The entire automotive supply chain, from OEMs to lower-tier suppliers, is in need of a fundamental restructuring because the relationship between cost and risk has gone out of balance. With supply lines that stretch across oceans and continents, and an extraordinary level of interdependency, there is simply not enough resiliency to absorb climate, political or health disruptions. The relentless drive to remove costs and increase speed has left the supply chain too brittle, and we are seeing the cracks everywhere.
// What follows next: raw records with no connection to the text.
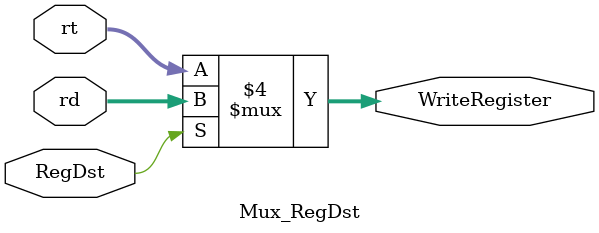
<source format=v>
module Mux_RegDst(
    input [4:0] rt,
    input [4:0] rd,
    input RegDst,
    output reg [4:0] WriteRegister
);
always @(*) begin
    if (RegDst == 1'b1)
        WriteRegister = rd;
    else
        WriteRegister = rt;
end
endmodule

</source>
I think the problem really begins with the OEMs who have set a pattern of collaborating with suppliers on design issues but being totally demanding and inflexible on schedules and commercial terms. Unfortunately, many Tier 1 suppliers complain about the OEMs but are guilty of the same practices with their own suppliers. Particularly in a time of widespread material and labor shortages and price volatility, there needs to be much better bidirectional visibility and cooperation. Automobile manufacturers are raising prices and dramatically reducing incentives on new vehicles, but in most cases, they are not willing to give any relief to their suppliers. By not providing any level of risk-sharing or flexibility on commodity prices, they are encouraging suppliers to build in additional levels of cost protection in new bids.
The large, established auto OEMs have enormous market power that they regularly use to negotiate lower costs and better delivery terms. What they rarely do is share that bargaining power with their supply base. Even when the OEMs do step in to help drive lower prices on commodities like steel or aluminum, they typically insist on taking all of the cost savings. It is probably not realistic to expect North American or European OEMs or Tier 1s to adopt a keiretsu model of supply chain cooperation, but there is a great deal they can do to improve their interaction with their suppliers. The prevailing “arms-length” procurement relationship means that customers do not know their suppliers very well and they do not invest in developing them and are not able to capitalize on their expertise. In pre-award situations, I often see customer and supplier engineers working cooperatively to improve designs and processes. Unfortunately, once the contract is awarded, and prices are established, the relationship becomes much more transactional and commercial. These companies need to find a way to cooperate on design, procurement, logistics, manufacturing processes and quality throughout the duration of the contract.
In my experience, most automotive suppliers are financially and emotionally invested in the success of their customers. They genuinely want those vehicles to be successful in the market, as well as safe and reliable. I believe that the OEMs and large Tier 1 vendors have to become much more proactive about supplier development and cooperation. They need to get to know their suppliers much better and establish broad-based interaction and visibility. In order for this enormous global supply chain to continue to function effectively, and to deal with the challenges of electrification and autonomy, we must see a new level of collaboration and risk-sharing. It is not enough to call your suppliers partners — you have to treat them that way.